### Problem requirements
Pictures are to be left out, and only the lines from the one with "water bottle: none" through the last line of the listing below are to be repeated exactly.

### Data excerpt
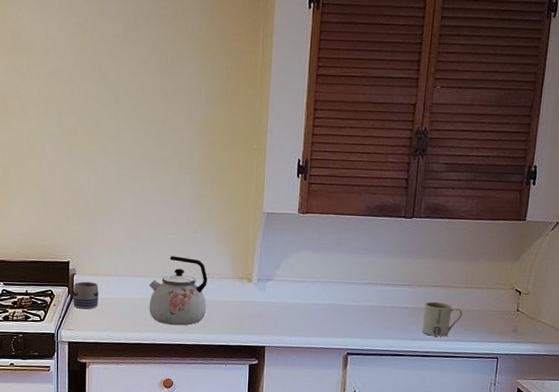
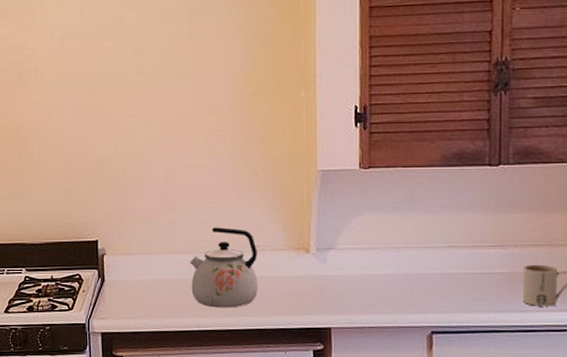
mug: present [72,281,99,310] -> none [103,262,133,294]

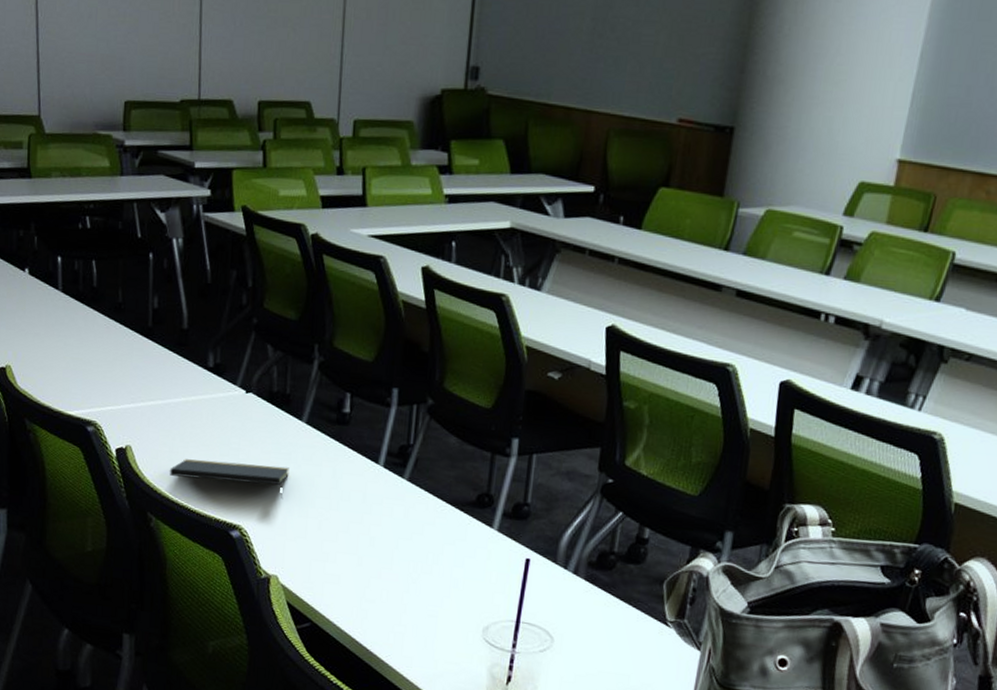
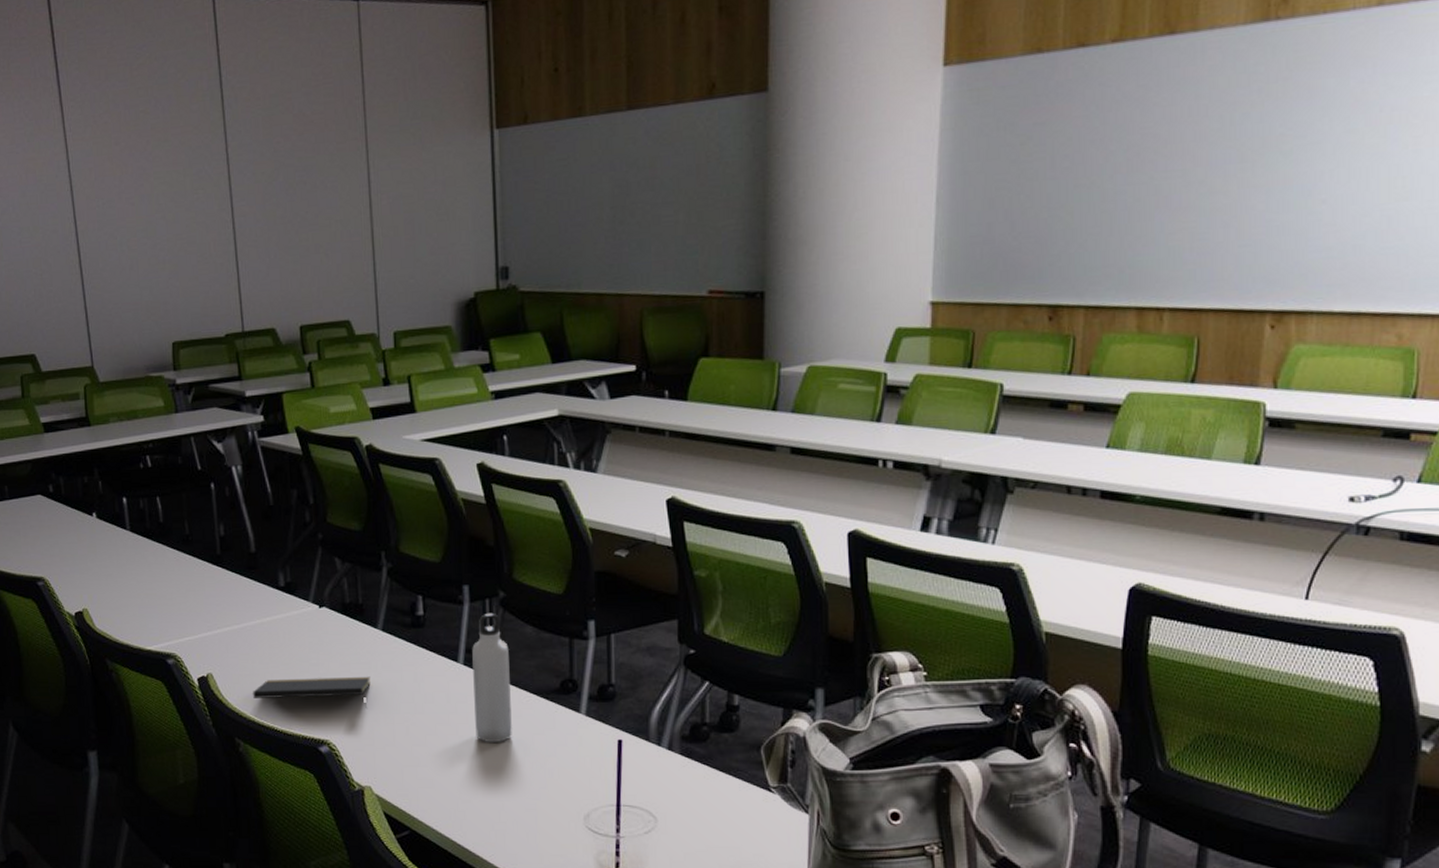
water bottle: none [387,418,430,548] -> present [472,612,512,742]

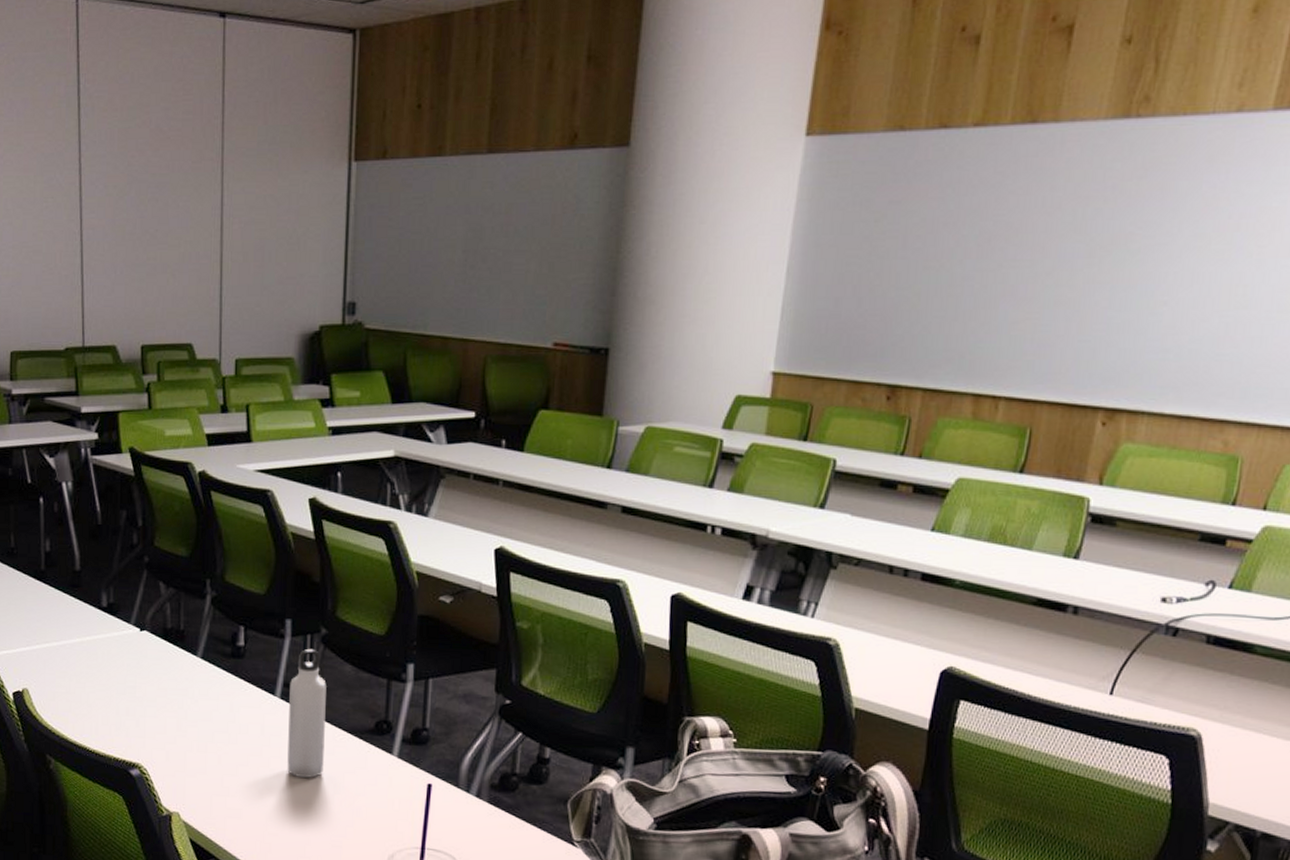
notepad: present [253,676,371,708] -> none [67,699,186,734]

### Result of the task
water bottle: none [387,418,430,548] -> present [472,612,512,742]

notepad: present [253,676,371,708] -> none [67,699,186,734]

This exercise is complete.